In the corner, the boy cried. I walked over, thinking of what to say to him, something warm, like Young one, it is over, your torment, or Behold, we take you to your mother, or Come now, you are so young but I will give you dolo so that you sleep and will awake in your own bed for the first time in your still short life. But I said nothing. He cried, gentle sobs, and stared at the rugs Ipundulu had slept on. Here is what I saw. From his mouth came a child’s sorrow, a cry that turned into a cough and back into a cry. From his eyes, nothing. From his cheeks and his brow, nothing. Even his mouth barely moved more than a mumble. He looked at me with the same hollow face. Nsaka Ne Vampi grabbed him under his arms, and scooped him up. She held him over her shoulder and walked out.
Mossi came over and asked if I was well, but I didn’t answer him. I did nothing until he grabbed my shoulder and said, We go.
Sadogo and Sasabonsam still struggled. I ran down the steps, shouted to the Leopard, and threw him my ax. Sasabonsam looked straight up at me.
“I know the smell,” he said.
Leopard grabbed Sadogo’s belt, pulled himself up on his back, flipped over on his shoulder, and leapt after the beast’s head. Sasabonsam turned to me when Leopard jumped straight for his head, swung the ax, and slashed across his cheek, slicing into the face, cutting right across, as blood and spit splashed into the air. Sasabonsam yelled and clutched his face. Sadogo kicked him down in the water, grabbed his left foot before he could resist, swung, and flung him against the wall. Sasabonsam burst through it and fell outside. Before he fell into the water, two arrows, shot from Fumeli, hit him in the leg. His good wing swept up water, a huge torrent that knocked Fumeli down. Sasabonsam turned to lift himself and turned right into the buffalo, who hooked him with his horns and flung him a hundred paces into the river. He stayed under, as if drowned, or a strong current dragged him away. But then Sasabonsam leapt from the water, flapped his wings, bawling at the damaged one, and lifted himself out of the river. He flapped again and again, yelling each time, and finally flew away, dropping once, falling into the river once, flying low, but still flying away. We left this place quietly, with care, though it did not fall. The boy’s scent vanished again, but I looked over at Nsaka Ne Vampi’s shoulder and there he was.
Back at the house, climbing the stairs all the way up to the sixth floor, with Nsaka Ne Vampi and the child and Mossi ahead of me, the Leopard asked me a question about Sogolon.

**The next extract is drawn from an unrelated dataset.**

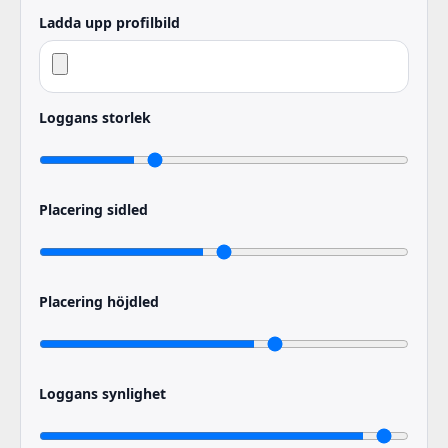
Ladda upp profilbild
Loggans storlek
Placering sidled
Placering höjdled
Loggans synlighet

“I have no good words for her,” I said. But before I entered the room, somebody said, “Save those good words for me.”
In the center of the sixth floor the King sister, struggling to get up, as if someone kept kicking her down. Bunshi, her eyes shut tight, a dagger, green and almost glowing, stroking her neck and another arm across her chest, pulling her against him.
The Aesi.
TWENTY-ONE
Some truth now, I hope you take it. When you crossed the Mawana witches, I would have gambled on your death. But look. You live. In one way or another,” the Aesi said.

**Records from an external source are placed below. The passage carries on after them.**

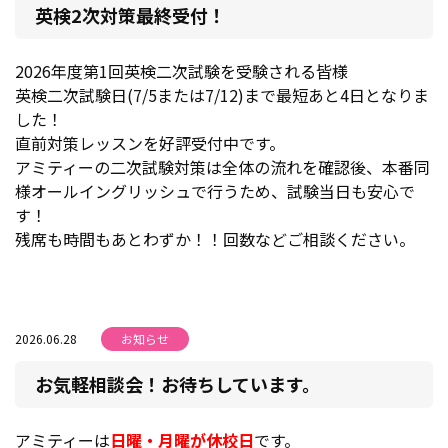
英検2次対策最終受付！
2026年度第1回英検二次試験を受験される皆様
英検二次試験日(7/5または7/12)まで最短あと4日となりま
した！
直前対策レッスンを好評受付中です。
アミティーの二次試験対策は全体の流れを確認後、本番同
様オールイングリッシュで行うため、試験当日も安心で
す！
残席も時間もあとわずか！！回数などご相談ください。
2026.06.28
お知らせ
お気軽相談会！お待ちしています。
アミティーは
日曜・月曜が休校日
です。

Outside a black flurry turned into birds. One hundred, two hundred, three hundred and one. Birds looking like pigeons, looking like vultures, looking like crows landing on the windowsill and peeking through the window. Black wings flew past the window as well, and I could hear them landing on the roof, the turrets, the ledges, and the ground. Outside marching feet moved closer, but no soldier or mercenary was supposed to be in the city. The King sister sat up, but would not look at me.
“Did you know they came before the world? Even the gods came and saw them and even the gods didn’t dare. All children come from the mother’s will, not from mating with a father. When the world was just a gourd, the witches six were one, and she circled the world until her mouth reached her tail.”

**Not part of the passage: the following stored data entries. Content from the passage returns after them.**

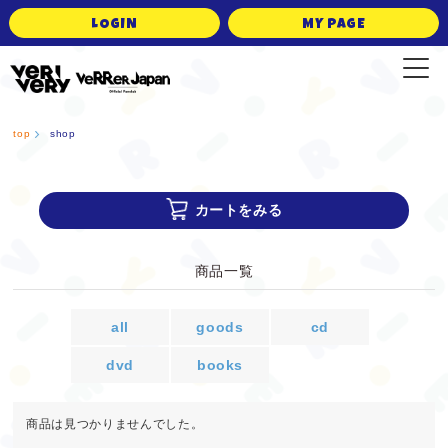
LOGIN
MY PAGE
VERRER JAPAN Official Fanclub
top
shop
カートをみる
商品一覧
all
goods
cd
dvd
books
商品は見つかりませんでした。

“A spy I knew called you a god, once,” I said.
“I shall bless him, though I am not much of a god.”
“He was not much of a spy.”
Bunshi would not change to water and slip out of his hands. She could not change in the hands of Sadogo either, but there was no scent of enchantment about him. He was behind me, Sadogo, his metal knuckles clenching tight, iron grating on iron, itching for another fight. Mossi tried to draw his swords but the Aesi pressed the knife closer to Bunshi’s neck.
“You overestimate her value to us,” I said.
“Perhaps. But mine is not the estimation she fears. So if you will not beg me for her life, I will let her beg you.”
The boy, his head on Nsaka Ne Vampi’s shoulder, looked like he was asleep, but when she turned around, his eyes were open, and staring.